Clearly, the Government have decided that they will not go down that course. I am afraid that the outcome will be more ill health and more deaths.

Why is the Minister so confident that this approach will work? We know that in 19 of the 20 areas that have been under local restrictions for over two months, infection rates have gone up, not down. It looks as if, caught between opposing forces in government, the Prime Minister has dithered once again and gone for this unsatisfactory compromise.

I would like again to ask the Minister about the Government’s relationship with local authorities. The Prime Minister said that he wants to reset it. Yet last night, the Government were again briefing the media that parts of the north-west are to be moved into the very high priority tier—again, without discussion with local leaders. How on earth is that a recasting of the relationship?

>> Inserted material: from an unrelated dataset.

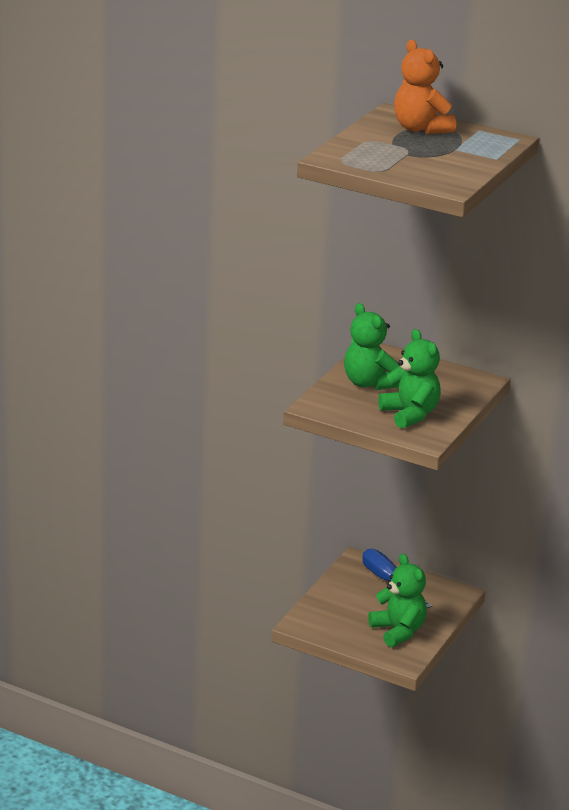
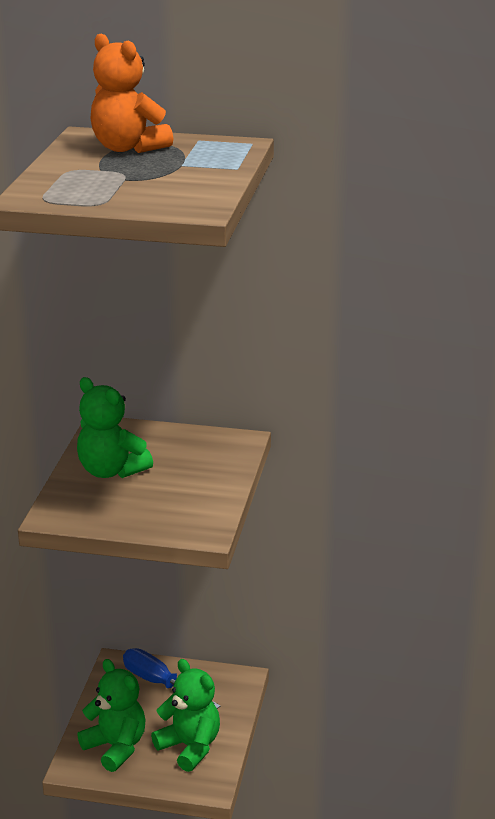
camera: 15 degrees left, 0 degrees up
green teddy bear [378,329,441,429] -> green teddy bear moved to [77,659,146,772]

Given the Government’s decision to go down this route, there are inevitable inconsistences regarding where local authorities are placed in the system and the financial support they receive. Is the Minister aware of the criticism made by Andy Street, the Conservative West Midlands Mayor, and Ian Ward, the Labour Birmingham City Council leader, of the impact of closing down the hospitality sector in the West Midlands? This decision has been made for the greater good, but the impact is devastating on that sector, which supports more than 135,000 jobs across the West Midlands. Surely, adequate financial support needs to be provided to protect jobs and livelihoods.

We need a combination of tough restrictions in the light of the SAGE discussions and decisions of 21 September, but we also have to support our businesses to ensure that they survive for the long term.